Businesses that are able to claim from the South African Special Risks Insurance Association (Sasria) for damage to premises or equipment from the July 2021 unrest need to be aware of the tax implications of payouts.
The destruction of an asset is a capital gains tax event. To put it in legal terms (ie, drily), “you are deemed to have disposed of your asset”.
If your office building, which some years ago cost R900,000 to build, burnt down (whether due to “insurrection” or otherwise), and you receive an insurance payment of R2 million, you have realised a capital gain of R1.1 million. If you did not have insurance against this event, you have incurred a capital loss.
Unfortunately, a capital loss does not reduce taxable income. A capital loss can only be used to reduce a capital gain. That means you will have to wait until you have a capital gain before you can use the capital loss.
If you have a short-term insurance policy covering your assets, you will probably only be able to claim if you have Sasria insurance. This is a separate policy which provides cover for special risks excluded by your short-term insurer. A Sasria policy covers losses arising from civil commotion, riot, strike, lock-out, public disorder, rebellion, revolution and terrorism, but not war or war related activities. Cover will be provided in terms of the Sasria policy issued to you, which may not match your underlying cover. Cover is, however, subject to the underlying policy being in place and premiums having been paid.
Sasria is a VAT vendor. If you are a VAT vendor, you can claim back the VAT on your Sasria premiums from SARS, but you also have to pay VAT to SARS when you receive any indemnity payments from Sasria.

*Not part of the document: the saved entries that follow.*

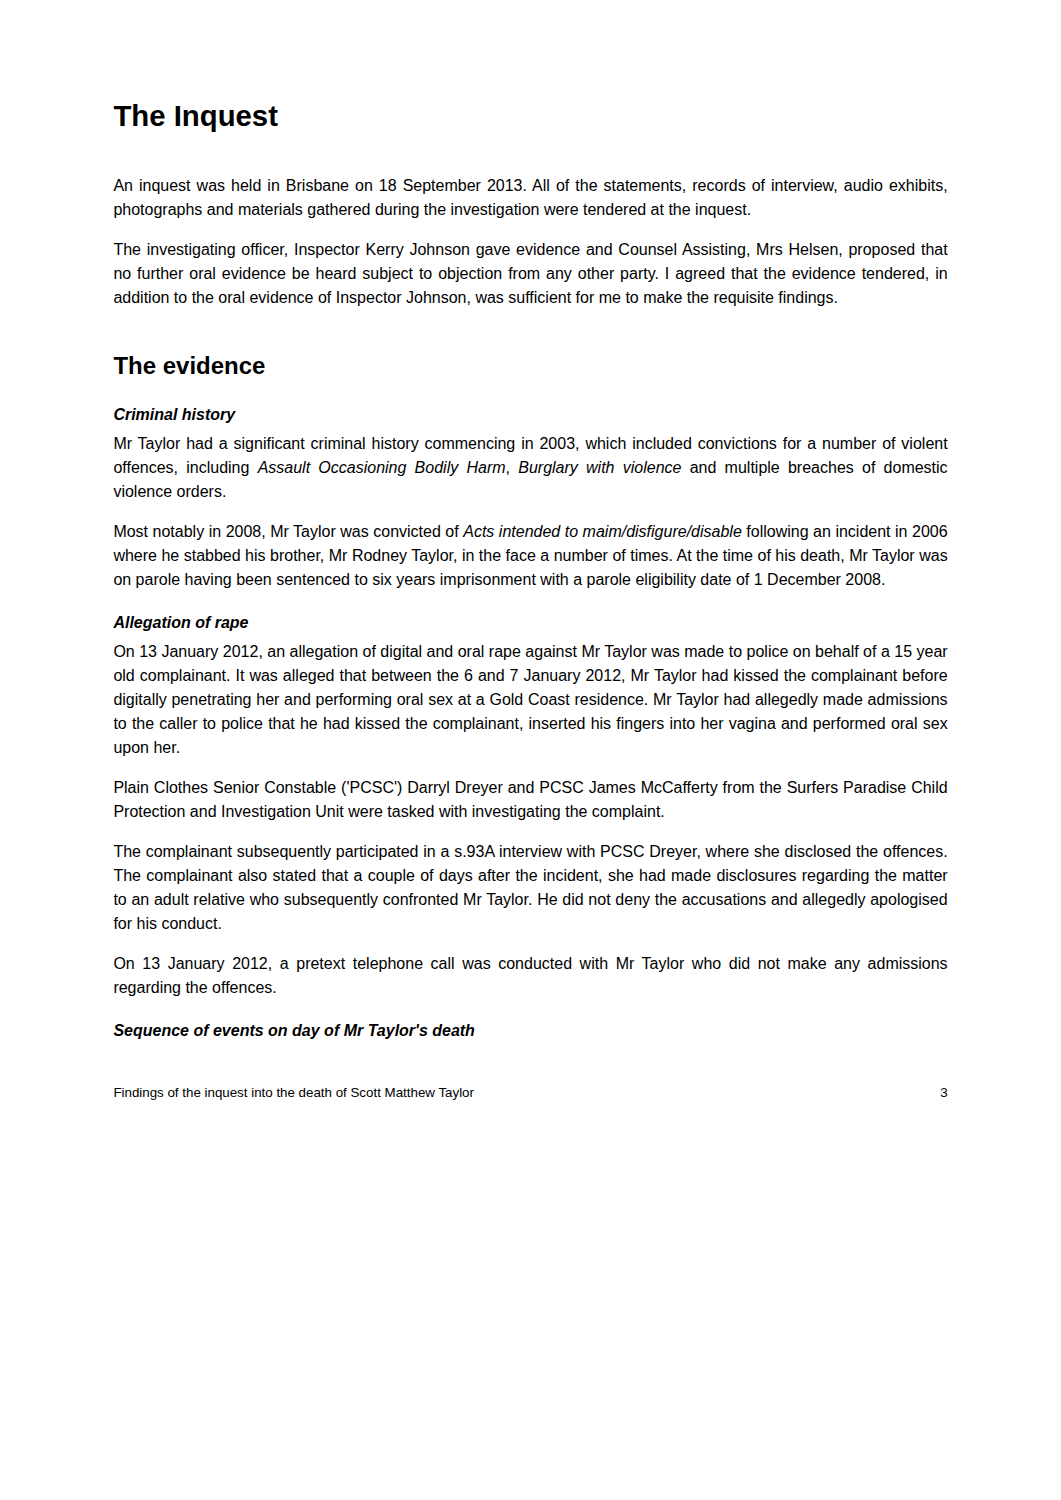The Inquest
An inquest was held in Brisbane on 18 September 2013. All of the statements, records of interview, audio exhibits, photographs and materials gathered during the investigation were tendered at the inquest.
The investigating officer, Inspector Kerry Johnson gave evidence and Counsel Assisting, Mrs Helsen, proposed that no further oral evidence be heard subject to objection from any other party. I agreed that the evidence tendered, in addition to the oral evidence of Inspector Johnson, was sufficient for me to make the requisite findings.
The evidence
Criminal history
Mr Taylor had a significant criminal history commencing in 2003, which included convictions for a number of violent offences, including Assault Occasioning Bodily Harm, Burglary with violence and multiple breaches of domestic violence orders.
Most notably in 2008, Mr Taylor was convicted of Acts intended to maim/disfigure/disable following an incident in 2006 where he stabbed his brother, Mr Rodney Taylor, in the face a number of times. At the time of his death, Mr Taylor was on parole having been sentenced to six years imprisonment with a parole eligibility date of 1 December 2008.
Allegation of rape
On 13 January 2012, an allegation of digital and oral rape against Mr Taylor was made to police on behalf of a 15 year old complainant. It was alleged that between the 6 and 7 January 2012, Mr Taylor had kissed the complainant before digitally penetrating her and performing oral sex at a Gold Coast residence. Mr Taylor had allegedly made admissions to the caller to police that he had kissed the complainant, inserted his fingers into her vagina and performed oral sex upon her.
Plain Clothes Senior Constable ('PCSC') Darryl Dreyer and PCSC James McCafferty from the Surfers Paradise Child Protection and Investigation Unit were tasked with investigating the complaint.
The complainant subsequently participated in a s.93A interview with PCSC Dreyer, where she disclosed the offences. The complainant also stated that a couple of days after the incident, she had made disclosures regarding the matter to an adult relative who subsequently confronted Mr Taylor. He did not deny the accusations and allegedly apologised for his conduct.
On 13 January 2012, a pretext telephone call was conducted with Mr Taylor who did not make any admissions regarding the offences.
Sequence of events on day of Mr Taylor's death
Findings of the inquest into the death of Scott Matthew Taylor 3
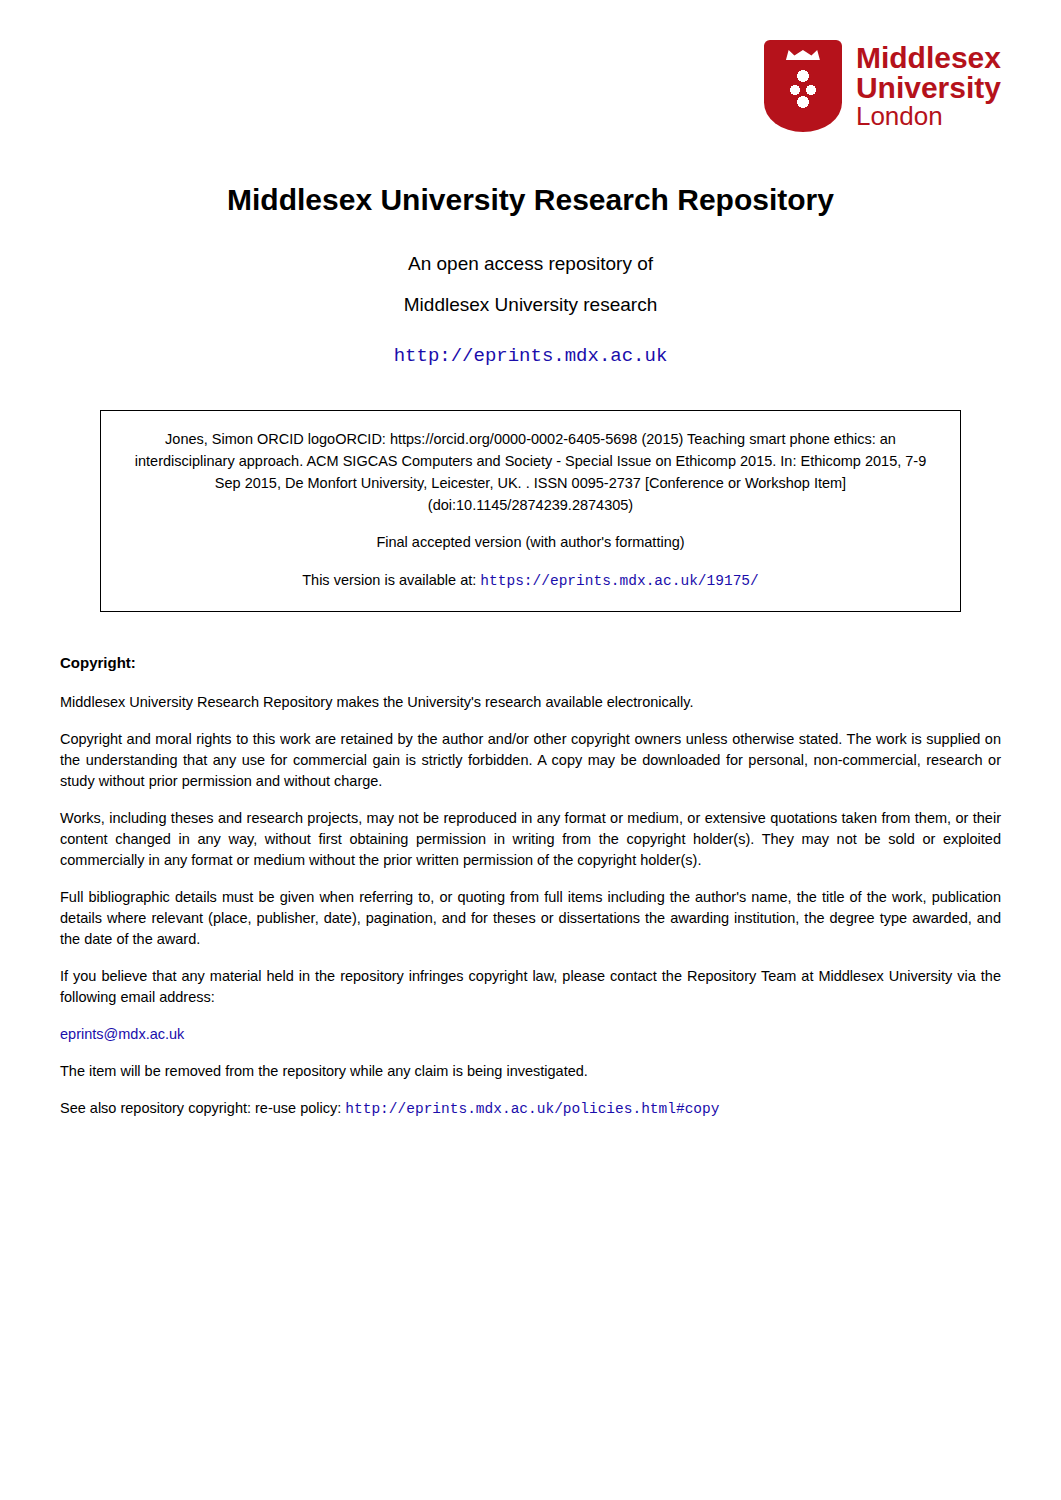Middlesex University London
Middlesex University Research Repository
An open access repository of
Middlesex University research
http://eprints.mdx.ac.uk
Jones, Simon ORCID logoORCID: https://orcid.org/0000-0002-6405-5698 (2015) Teaching smart phone ethics: an interdisciplinary approach. ACM SIGCAS Computers and Society - Special Issue on Ethicomp 2015. In: Ethicomp 2015, 7-9 Sep 2015, De Monfort University, Leicester, UK. . ISSN 0095-2737 [Conference or Workshop Item] (doi:10.1145/2874239.2874305)
Final accepted version (with author's formatting)
This version is available at: https://eprints.mdx.ac.uk/19175/
Copyright:
Middlesex University Research Repository makes the University's research available electronically.
Copyright and moral rights to this work are retained by the author and/or other copyright owners unless otherwise stated. The work is supplied on the understanding that any use for commercial gain is strictly forbidden. A copy may be downloaded for personal, non-commercial, research or study without prior permission and without charge.
Works, including theses and research projects, may not be reproduced in any format or medium, or extensive quotations taken from them, or their content changed in any way, without first obtaining permission in writing from the copyright holder(s). They may not be sold or exploited commercially in any format or medium without the prior written permission of the copyright holder(s).
Full bibliographic details must be given when referring to, or quoting from full items including the author's name, the title of the work, publication details where relevant (place, publisher, date), pagination, and for theses or dissertations the awarding institution, the degree type awarded, and the date of the award.
If you believe that any material held in the repository infringes copyright law, please contact the Repository Team at Middlesex University via the following email address:
eprints@mdx.ac.uk
The item will be removed from the repository while any claim is being investigated.
See also repository copyright: re-use policy: http://eprints.mdx.ac.uk/policies.html#copy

In legal terms, “the indemnity payment is deemed to be consideration for a service”. SARS regularly checks whether VAT vendors who received indemnity payments declared the VAT due on those payments, since it is often overlooked.
In terms of section 8(8) of the Value-Added Tax Act, 1991, VAT on indemnity payments must be paid if –
- the insured is registered for VAT;
- the insured loss was incurred in the course of carrying on an enterprise; and
- the insurer made an indemnity payment.
If the insured assets are replaced, the VAT vendor can end up in a tax-neutral position. For example, if a machine insured for R150,000 is destroyed, and the insurer pays out R150,000, the insured will become liable for output tax in the amount of R150,000 x (15/115) = R19,565. Assuming the insured business purchases a replacement machine for R150,000, the insured will then also become entitled to claim input tax of R150,000 x (15/115) = R19,565. As a result, the
insured will end up in a tax-neutral position, as long as the insured asset is replaced.
Timing is important. Replacing the insured items in the same VAT period that the indemnity payment is received will avoid the problem of having to pay output VAT in one period, while only being able to claim input tax in a later period, when the asset is replaced.
Indemnity payments could also have income tax consequences. If you have a form of business interruption cover, any insurance payout that is intended to cover your lost revenue will also be
taxable. Insurance payments for the loss of depreciable assets may result in taxable recoupments. For example, if you purchased computers for R100,000 in the previous tax year, and claimed R33,333 as depreciation in your tax return, your computers have a tax value of R66,666. If you insured your computers at their tax value, you would receive R66,666 and no recoupment will arise. However, if you insured your computers at their replacement value, and you receive an insurance payment which is more than the tax value of the computers, you will be taxed on a recoupment. Using this example, if you receive an insurance payout of R100,000, you will have to pay tax on a recoupment of R33,333. If you receive an insurance payout of R120,000, you will have a recoupment of R33,333 and a capital gain of R20,000.
If you decide to take the money and run (legally, of course) you will have to pay the capital gains tax and the income tax on the recoupment. If, however, you decide to replace the computers, you can get roll-over relief (which means you only pay the capital gains tax when you dispose of the replacement asset). To qualify for rollover relief –
- you must “dispose of” the asset by way of theft or destruction;
- you must receive “proceeds” by way of compensation (ie, an insurance payout);
- the proceeds must be equal to or exceed the base cost of the asset;
- the full proceeds must be used to acquire a replacement asset(s) in South Africa;
- the contracts for the acquisition of the replacement asset(s) must be concluded within 12 months; and
- the replacement assets must be brought into use within three years.
So, the tax consequences of riot damage and loss to a business can be surprisingly complex and must be carefully considered. Ironically, even SARS may be out of pocket. Not everyone who receives an insurance payout will have to pay output VAT over to SARS, but Sasria is a VAT vendor and will be entitled to claim input VAT back from SARS on all of the indemnity payments made by it.